Warum bin ich noch so kindisch, wie kann ich endlich erwachsen werden?


10.06.2022, 01:45

Die "Erwachsenen" sitzen dann oft im Anzug da und erzählen mir, wie ich mich in unserer Gesellschaft einbringen soll und ich sitz da und denk mir: "Ich bin müde, ich will ins warme Bett."

4 Antworten

Vom Fragesteller als hilfreich ausgezeichnet

Erstmal, ich denke es ist zu einem gewissen Grad noch ganz normal sich mit 21 immernoch kindlich oder unreif zu fühlen. Ich finde direkt während- oder nach der Pubertät bekommt man durch den erweiterten Horizont kurz einen extremen boost im Selbstvertrauen und glaubt nun reif und erwachsen zu sein, nur um dann ein paar Jahre später in die harte Arbeitswelt (oder das Studium) einzutauchen und zu realisieren, dass man nur eine Kaulquappe war die zum kleinen Baby-Frosch geworden ist, jetzt allerdings noch viele weitere Stufen vor sich hat um körperlich und mental zu reifen und man irgendwie eine Art "Baby-Erwachsener" ist, nun nicht mehr die 7. oder 10. Klässler unter sich hat sondern am unteren Ende des Studiums oder des Jobs steht.

--

Davon abgesehen finde ich es sehr interessant Einblick in deine Gefühls- und Gedankenwelt zu bekommen während du gleichzeitig deine Handlungsreaktionen auf diese Umstände äußerst: "Bürokratische Probleme wegen dem Studium", "kalte, ungemütliche Welt", "Angst, Menschen um Hilfe zu bitten", "fühle mich aufgeschmissen und allein", und "Bewerbungen geschrieben habe und stets abgelehnt wurde, was mein Selbstvertrauen zerstört hat", woraufhin deine Reaktionen sind: "Muss oft an mein Bett denken", "altes Kuscheltier (zum kuscheln im Bett)", "manchmal will ich am liebsten, dass meine Mutter alles für mich regelt" und vorallem "am aller glücklichsten bin ich einfach, wenn ich abends im warmem Bett liege und kurz vergesse, dass morgen früh wieder alle Sorgen in meinen Magen schlagen".

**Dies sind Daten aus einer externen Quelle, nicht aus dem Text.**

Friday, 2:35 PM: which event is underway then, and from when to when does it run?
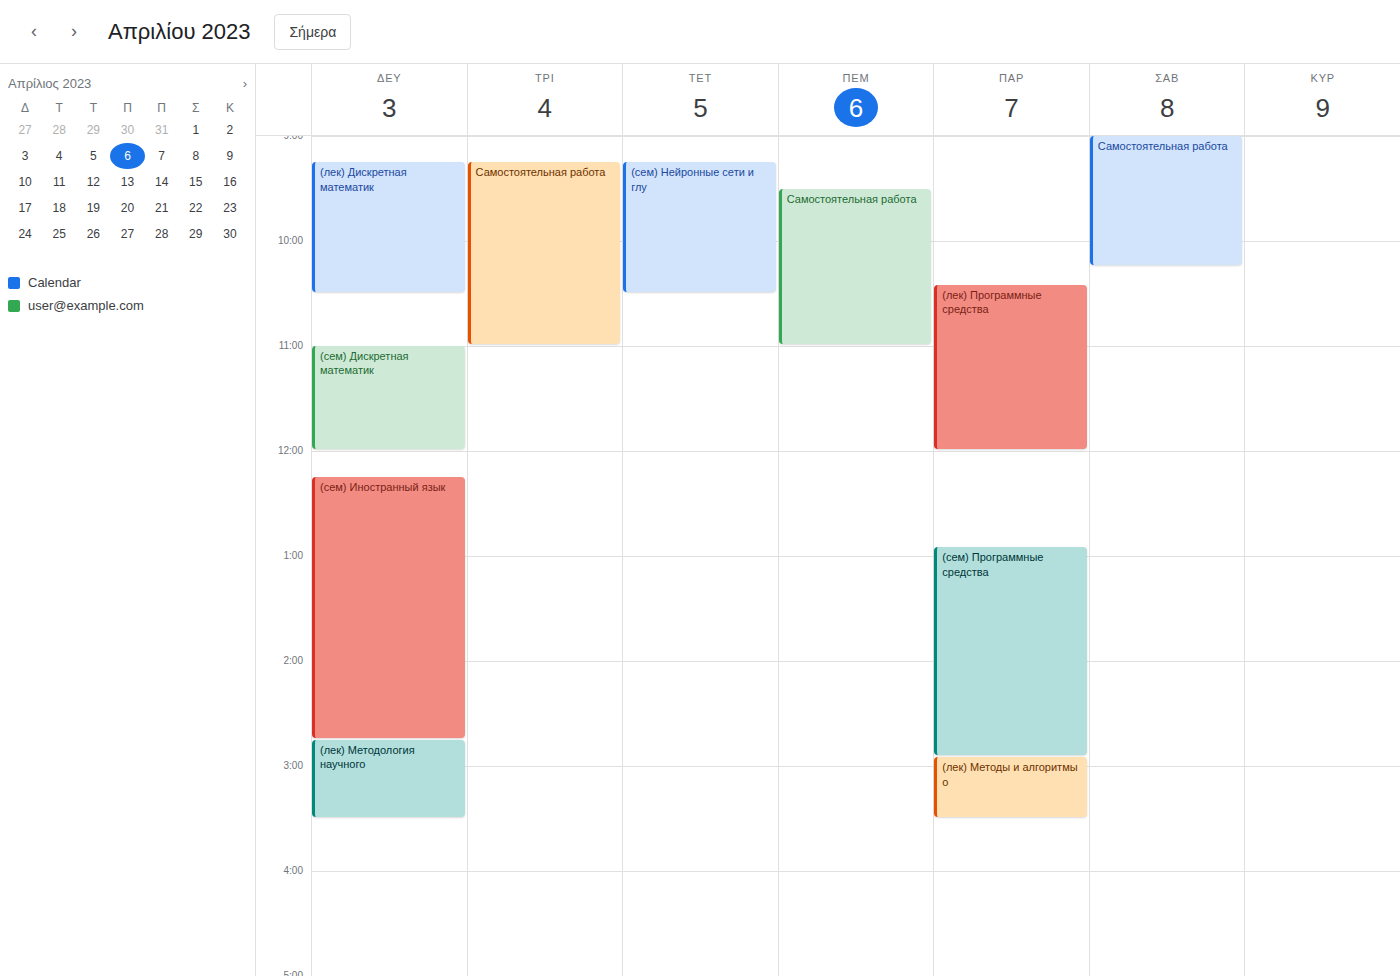
"(сем) Программные средства", 12:55 PM to 2:55 PM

Aus dieser direkten Reaktion von ungewohnten oder unangenehmen Reizen und Fluchtreaktion würde ich schlussfolgern dass dir einfach noch gewisse Routinen und Handlungsweisen fehlen, du dich aber gleichzeitig mental in einen Zustand begibst in welchem du nicht das Gefühl hast irgendetwas daran ändern zu können.

--

Sind wir einem herausfordernden Reiz ausgesetzt und glauben ihn bewältigen zu können, so reagiert unser Körper mit einem aufgeschlossenen Geist, arbeitet unbewusst an Lösungsstrategien und läuft auf einem hohen energetischen Level, während er, wenn wir glauben einem unüberwindbaren Hindernis ausgesetzt zu sein, mit Lethargie, Depressivität, Resignation oder vorallem in deinem Fall, Flucht reagiert.

--

So reflektiert wie du wirkst und gleichzeitig sogar ein Studium machst, so spricht für mich alles dafür dass es dir mindestens nicht an den intellektuellen Kapazitäten fehlen sollte deine Probleme (oder unreife) in den Griff zu bekommen.

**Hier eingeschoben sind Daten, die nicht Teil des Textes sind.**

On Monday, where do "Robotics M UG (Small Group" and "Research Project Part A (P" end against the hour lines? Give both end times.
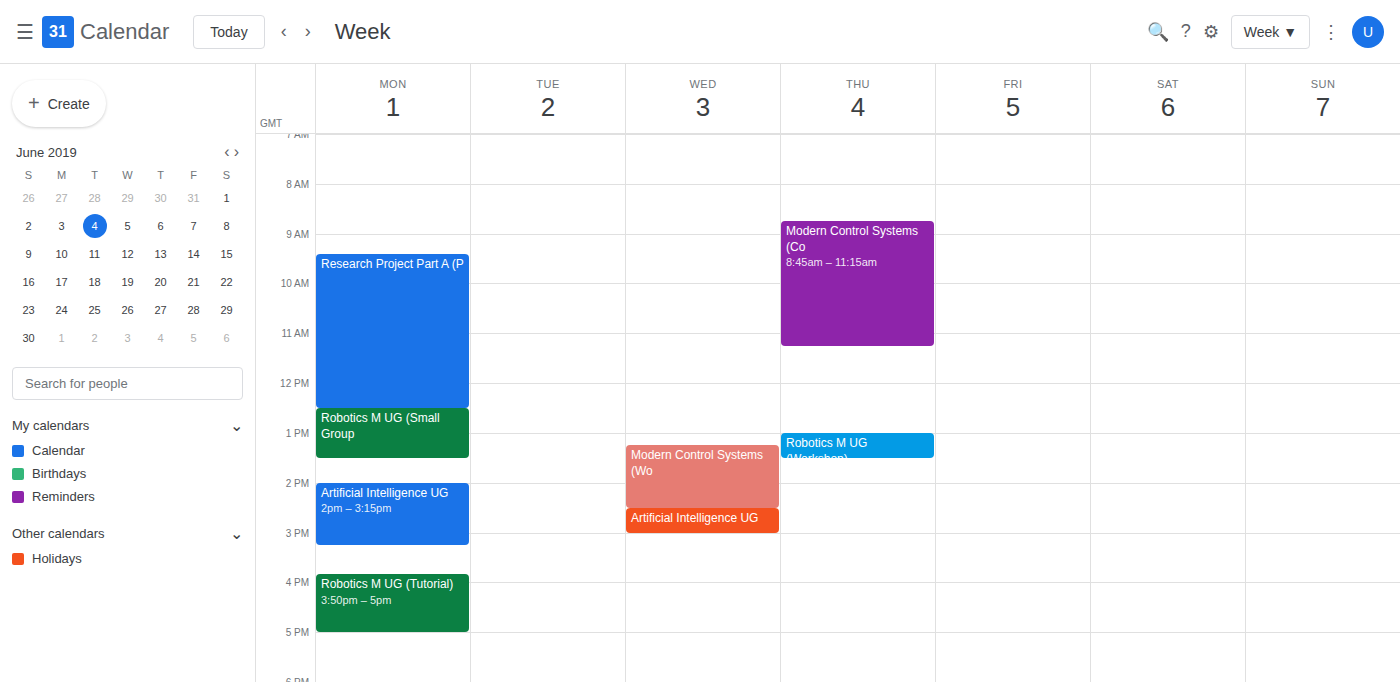
"Robotics M UG (Small Group": 1:30 PM, halfway between the 1 PM and 2 PM lines. "Research Project Part A (P": 12:30 PM, halfway between the 12 PM and 1 PM lines.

Wie wäre es denn wenn du dir erst einmal erlaubst, aufgeschmissen und unreif zu sein? Du bist ein frischer Erwachsener, hast Ablehnung bei Bewerbungen erfahren(was natürlich auf den Selbstwert schlagen kann), Schwierigkeiten um Hilfe zu bitten (wodurch vieles natürlich schwieriger wird), und hast dazu noch bürokratische Probleme und dein Studium zu regeln, in welchen du bei beiden niemals irgendwelche Infos an die Hand bekommen hast sondern alles selbst erlernen musst. Natürlich fühlt man sich da unreif und das ist in diesem Alter und dieser Situation vollkommen normal.

Nun ginge es aber darum nach und nach eine konstruktivere, optimistischere und lösungsorientiertere Sichtweise auf deine Lebensumstände zu bekommen, dein Gehirn in seinen gewohnten Denkmustern umzustrukturieren aber vorallem, deine Gedankengänge zu hinterfragen, zu reflektieren und konstruktive Lösungsmöglichkeiten zu erschließen.

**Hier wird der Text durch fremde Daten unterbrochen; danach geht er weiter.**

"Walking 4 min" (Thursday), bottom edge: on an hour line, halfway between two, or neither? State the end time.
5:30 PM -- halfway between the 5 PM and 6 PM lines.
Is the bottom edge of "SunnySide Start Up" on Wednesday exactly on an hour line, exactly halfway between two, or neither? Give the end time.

Du weißt dass du abgesehen von deiner "mentalen unreife" eigentlich alle intellektuellen Kapazitäten besitzt deine Probleme (oder wie du es nennst Unreife) auflösen zu können, auch wenn es Zeit in Anspruch nehmen würde. Sinnvoll wäre es dafür den riesigen Haufen an Problemen in seine Einzelteile zu zerlegen und sich separate Lösungen einfallen zu lassen. Auf diese Weise baust du dein Gehirn nach und nach um von "Eine Situation in welcher ich Eigeninitiative ergreifen soll? Sowas hab ich nie gelernt! - ich will ins Bett und Mama soll das machen" zu "Eine Situation in der ich Eigeninitiative ergreifen soll? Ok, für diese spezifische Situation habe ich noch keine Idee in meinem Kopf aber wie könnte ich sie lösen? Was genau müsste ich dafür machen? Wo bekäme ich die Informationen dafür her?" - Hier hast du vielleicht immernoch einen leichten Drang dich ins Bett zu verkriechen aber gehst immerhin schon etwas in die Offensive und lässt dein Gehirn für dich arbeiten. Solltest du diese eine Situation gemeistert haben kannst du dir zurecht sagen "Ok! Erwachsen (oder Reif) zu sein ist doch garnicht so schwer wenn man erstmal weiß wie man sich in den jeweiligen Situationen genau verhält!".

--

Beispiel: Bürokratische Probleme im Studium. Um was für Probleme handelt es sich da genau? Wie kann ich diese lösen? Was brauche ich dafür? Wenn ich keine Lösung finde aber glaube jemanden um Hilfe bitten zu können der weiß wie das geht, dann wäre das Problem wohl recht leicht gelöst.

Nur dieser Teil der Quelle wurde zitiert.